### 4Sum

Given an array S of n integers, are there elements a, b, c,
and d in S such that a + b + c + d = target?
Find all unique quadruplets in the array which gives the sum of target.
Note:
Elements in a quadruplet (a,b,c,d) must be in non-descending order. (ie, a ≤ b ≤ c ≤ d)
The solution set must not contain duplicate quadruplets.

• For example, given array S = {1 0 -1 0 -2 2}, and target = 0.
• A solution set is:
• (-1, 0, 0, 1)
• (-2, -1, 1, 2)
• (-2, 0, 0, 2)

``````import java.util.*;

/**
* Created by gzdaijie on 16/5/18
* 类似于15题——3sum, 多加一层循环
* 先以O(N*N)的复杂度枚举可能出现的2个数的组合, 再按照3sum的解法寻找和为target的另外2个数
* 总的时间复杂度O(N*N*N)
*/
public class Solution {
public List<List<Integer>> fourSum(int[] nums, int target) {
int len = nums.length;
List<List<Integer>> result = new ArrayList<List<Integer>>();
if (len < 4) return result;

Arrays.sort(nums);
for (int i = 0; i < len - 3; i++) {
if (i != 0) {
while (i < len - 3 && nums[i] == nums[i - 1]) i++;
}

for (int j = i + 1; j < len - 2; j++) {
if (j != i + 1) {
while (j < len - 2 && nums[j] == nums[j - 1]) j++;
}

int left = j + 1;
int right = nums.length - 1;
int sum = nums[i] + nums[j];
while (left < right) {
int total = sum + nums[left] + nums[right];
if (total == target) {
++left;
while (left < right && nums[left] == nums[left - 1]) ++left;
} else if (total < target) {
++left;
} else {
--right;
}

}
}
}
return result;
}
}
``````

updated 2016-05-18 18:52:49

· · · ·

Output the 4Sum text word for word. Begin at the words "Find all unique" and stop after "target = 0.".

· · · ·

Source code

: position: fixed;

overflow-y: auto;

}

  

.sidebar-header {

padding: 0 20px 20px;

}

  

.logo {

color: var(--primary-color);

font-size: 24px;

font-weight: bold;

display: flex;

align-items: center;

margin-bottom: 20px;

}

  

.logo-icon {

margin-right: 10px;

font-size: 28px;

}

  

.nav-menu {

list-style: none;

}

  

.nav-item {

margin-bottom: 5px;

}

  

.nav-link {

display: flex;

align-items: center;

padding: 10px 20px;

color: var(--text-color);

· · · ·

> **OUTPUT**
Find all unique quadruplets in the array which gives the sum of target.
Note:
Elements in a quadruplet (a,b,c,d) must be in non-descending order. (ie, a ≤ b ≤ c ≤ d)
The solution set must not contain duplicate quadruplets.

• For example, given array S = {1 0 -1 0 -2 2}, and target = 0.